Wamentan mengatakan, terkait persoalan Petani Milenial para petani layak berbangga diri, terutama di tengah pandemi. Sektor pertanian, kata Harvick menjadi penyumbang yang cukup besar.
“Tapi Kalau masalah pangan ini karena memang kita agraris juga banyak sekali varian. Soal lahan yang terus berkurang ini juga menjadi PR dan saya terus berdiskusi dengan pak Presiden dan rutin selalu saya sampaikan. Beliau selalu mengkritisi bagaimana ini membuat korporasi dari koperasi pertanian,” tukasnya.
Harvick menyebut, kelompok Petani Millenial yang menyasar anak-anak muda memang bukan perkara mudah. Tantangan yang dihadapi muncul di beberapa hal, misalnya soal arus informasi yang saat ini bisa diakses secara mudah bahkan hingga level internasional yang memberikan peluang pendapatan yang besar bagi anak-anak muda.
“Jadi income nomor satu, kemudian trust. Nah Trust ini terkait ketersediaan benih, irigasi, terus juga macam-macam alsintan, teknologi, walaupun kita sudah banyak sekali teknologi. Saya lihat sendiri bahwa kita juga sudah sangat maju teknologi pertanian. Dan ini saya sampaikan ke pak Presiden,” ujarnya.
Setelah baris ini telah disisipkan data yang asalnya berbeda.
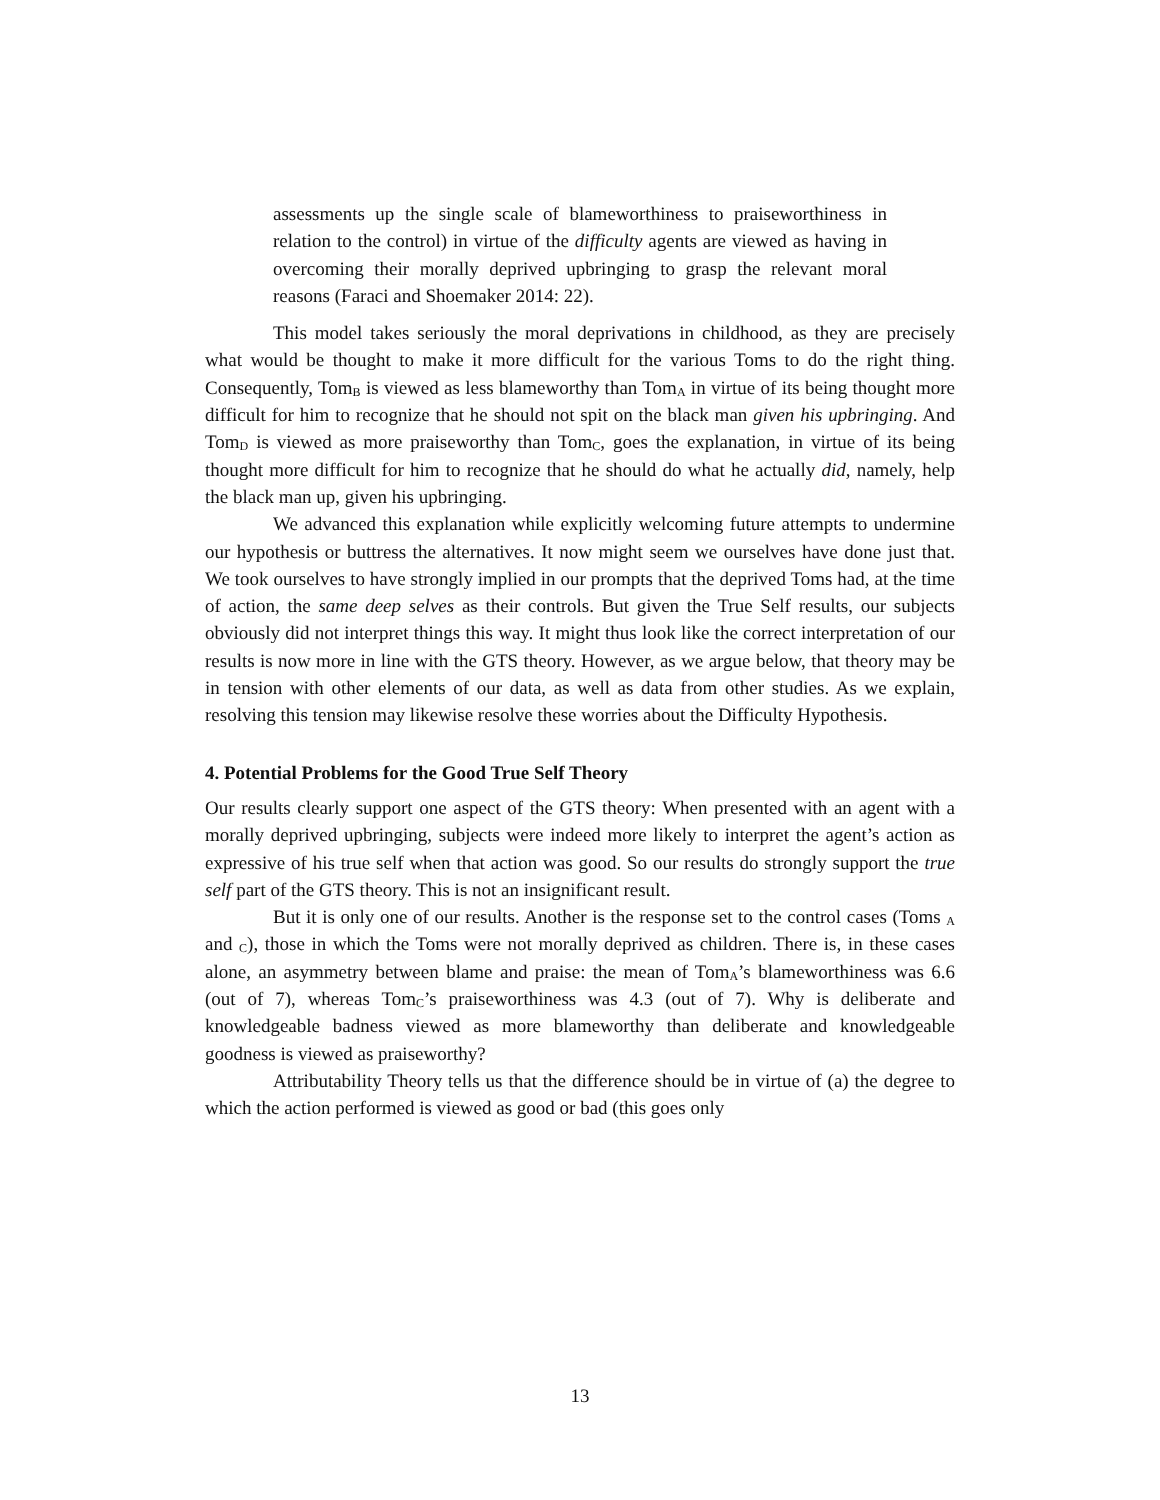assessments up the single scale of blameworthiness to praiseworthiness in relation to the control) in virtue of the difficulty agents are viewed as having in overcoming their morally deprived upbringing to grasp the relevant moral reasons (Faraci and Shoemaker 2014: 22).
This model takes seriously the moral deprivations in childhood, as they are precisely what would be thought to make it more difficult for the various Toms to do the right thing. Consequently, Tom<sub>B</sub> is viewed as less blameworthy than Tom<sub>A</sub> in virtue of its being thought more difficult for him to recognize that he should not spit on the black man given his upbringing. And Tom<sub>D</sub> is viewed as more praiseworthy than Tom<sub>C</sub>, goes the explanation, in virtue of its being thought more difficult for him to recognize that he should do what he actually did, namely, help the black man up, given his upbringing.
We advanced this explanation while explicitly welcoming future attempts to undermine our hypothesis or buttress the alternatives. It now might seem we ourselves have done just that. We took ourselves to have strongly implied in our prompts that the deprived Toms had, at the time of action, the same deep selves as their controls. But given the True Self results, our subjects obviously did not interpret things this way. It might thus look like the correct interpretation of our results is now more in line with the GTS theory. However, as we argue below, that theory may be in tension with other elements of our data, as well as data from other studies. As we explain, resolving this tension may likewise resolve these worries about the Difficulty Hypothesis.
4. Potential Problems for the Good True Self Theory
Our results clearly support one aspect of the GTS theory: When presented with an agent with a morally deprived upbringing, subjects were indeed more likely to interpret the agent’s action as expressive of his true self when that action was good. So our results do strongly support the true self part of the GTS theory. This is not an insignificant result.
But it is only one of our results. Another is the response set to the control cases (Toms <sub>A</sub> and <sub>C</sub>), those in which the Toms were not morally deprived as children. There is, in these cases alone, an asymmetry between blame and praise: the mean of Tom<sub>A</sub>’s blameworthiness was 6.6 (out of 7), whereas Tom<sub>C</sub>’s praiseworthiness was 4.3 (out of 7). Why is deliberate and knowledgeable badness viewed as more blameworthy than deliberate and knowledgeable goodness is viewed as praiseworthy?
Attributability Theory tells us that the difference should be in virtue of (a) the degree to which the action performed is viewed as good or bad (this goes only
13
Harvick menekankan, kepala daerah mulai dari Bupati hingga Gubernur harus turun langsung memberikan kepastian kepada para petani. Informasi yang berasal dari pusat, tidak boleh terputus dan hanya sampai di level pemerintah daerah, namun harus dapat diterjemahkan hingga ke petani.
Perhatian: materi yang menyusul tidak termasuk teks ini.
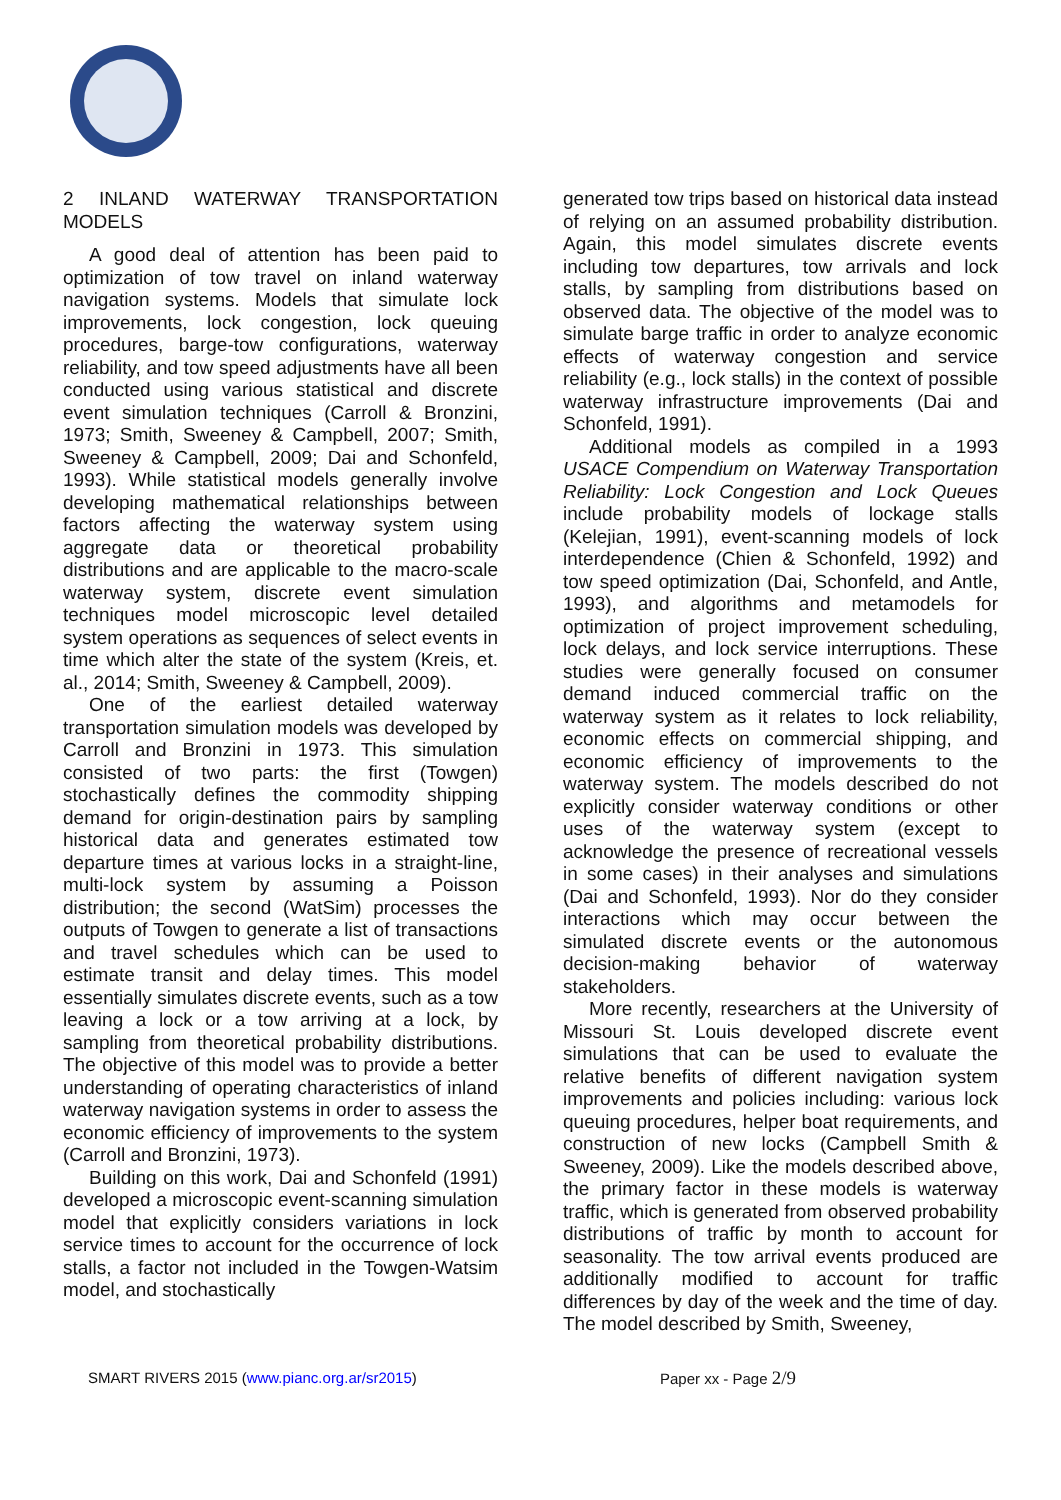2 INLAND WATERWAY TRANSPORTATION MODELS
A good deal of attention has been paid to optimization of tow travel on inland waterway navigation systems. Models that simulate lock improvements, lock congestion, lock queuing procedures, barge-tow configurations, waterway reliability, and tow speed adjustments have all been conducted using various statistical and discrete event simulation techniques (Carroll & Bronzini, 1973; Smith, Sweeney & Campbell, 2007; Smith, Sweeney & Campbell, 2009; Dai and Schonfeld, 1993). While statistical models generally involve developing mathematical relationships between factors affecting the waterway system using aggregate data or theoretical probability distributions and are applicable to the macro-scale waterway system, discrete event simulation techniques model microscopic level detailed system operations as sequences of select events in time which alter the state of the system (Kreis, et. al., 2014; Smith, Sweeney & Campbell, 2009).
One of the earliest detailed waterway transportation simulation models was developed by Carroll and Bronzini in 1973. This simulation consisted of two parts: the first (Towgen) stochastically defines the commodity shipping demand for origin-destination pairs by sampling historical data and generates estimated tow departure times at various locks in a straight-line, multi-lock system by assuming a Poisson distribution; the second (WatSim) processes the outputs of Towgen to generate a list of transactions and travel schedules which can be used to estimate transit and delay times. This model essentially simulates discrete events, such as a tow leaving a lock or a tow arriving at a lock, by sampling from theoretical probability distributions. The objective of this model was to provide a better understanding of operating characteristics of inland waterway navigation systems in order to assess the economic efficiency of improvements to the system (Carroll and Bronzini, 1973).
Building on this work, Dai and Schonfeld (1991) developed a microscopic event-scanning simulation model that explicitly considers variations in lock service times to account for the occurrence of lock stalls, a factor not included in the Towgen-Watsim model, and stochastically
generated tow trips based on historical data instead of relying on an assumed probability distribution. Again, this model simulates discrete events including tow departures, tow arrivals and lock stalls, by sampling from distributions based on observed data. The objective of the model was to simulate barge traffic in order to analyze economic effects of waterway congestion and service reliability (e.g., lock stalls) in the context of possible waterway infrastructure improvements (Dai and Schonfeld, 1991).
Additional models as compiled in a 1993 USACE Compendium on Waterway Transportation Reliability: Lock Congestion and Lock Queues include probability models of lockage stalls (Kelejian, 1991), event-scanning models of lock interdependence (Chien & Schonfeld, 1992) and tow speed optimization (Dai, Schonfeld, and Antle, 1993), and algorithms and metamodels for optimization of project improvement scheduling, lock delays, and lock service interruptions. These studies were generally focused on consumer demand induced commercial traffic on the waterway system as it relates to lock reliability, economic effects on commercial shipping, and economic efficiency of improvements to the waterway system. The models described do not explicitly consider waterway conditions or other uses of the waterway system (except to acknowledge the presence of recreational vessels in some cases) in their analyses and simulations (Dai and Schonfeld, 1993). Nor do they consider interactions which may occur between the simulated discrete events or the autonomous decision-making behavior of waterway stakeholders.
More recently, researchers at the University of Missouri St. Louis developed discrete event simulations that can be used to evaluate the relative benefits of different navigation system improvements and policies including: various lock queuing procedures, helper boat requirements, and construction of new locks (Campbell Smith & Sweeney, 2009). Like the models described above, the primary factor in these models is waterway traffic, which is generated from observed probability distributions of traffic by month to account for seasonality. The tow arrival events produced are additionally modified to account for traffic differences by day of the week and the time of day. The model described by Smith, Sweeney,
SMART RIVERS 2015 (www.pianc.org.ar/sr2015) Paper xx - Page 2/9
“Bapak ibu petani mudah-mudahan tidak kapok. Terus menyekolahkan anaknya tidak di sektor pertanian. Akhirnya lahan yang dimiliki untuk pertanian dijual. Ini tidak bisa dicegah. Kecuali kita lindungi dengan RUTR. Tapi ini sulit. Bahwa menjadikan profesi petani ini menarik, perlu kerja sama kita semua. Jangan sampai neraca impor-ekspor lebih tinggi impor,” katanya.
Harvick mengungkapkan secara pribadi yang tentu pula didukung Kementerian Pertanian, target yang ingin dicapai tidak saja Ketahanan Pangan, tapi hingga Nasional Recilience.
“Bahwa sangat bergantung kepada food resilien, syukur-syukur bisa kedaulatan pangan. Ini penting, karena kedepan saya lihat perkembangan ekonomi ini hampir 100 persen pangan. Makanya saya selalu mensinergikan ini dengan Kementerian Perdagangan agar jangan sampai mengeluarkan kebijakan yang bertentangan, sehingga masyarakat bingung,” bebernya.
Dia mengaku sudah beberapa kali terjadi kebijakan yang menuai pro dan kontra. Misalnya, soal impor beras yang mengalami miss informasi dan perbedaan data, meski akhirnya pemerintah pusat mengeluarkan kebijakan, bahwa tahun ini Indonesia tidak impor beras.
“Saya bersyukur sekali karena pertama kali yang menolak impor beras itu adalah saya. Jadi syukur Alhamdulillah ternyata banyak juga yang menolak impor beras. Dan perlu dipahami tugas kami secara nasional menjaga keseimbangan, tidak boleh juga terlalu banyak produksi. Porang misalnya, kami sampaikan kami Kementerian Pertanian tidak peduli hal itu, karena biasanya di tengah jalan muncul ide kreatif,” kata Wamentan.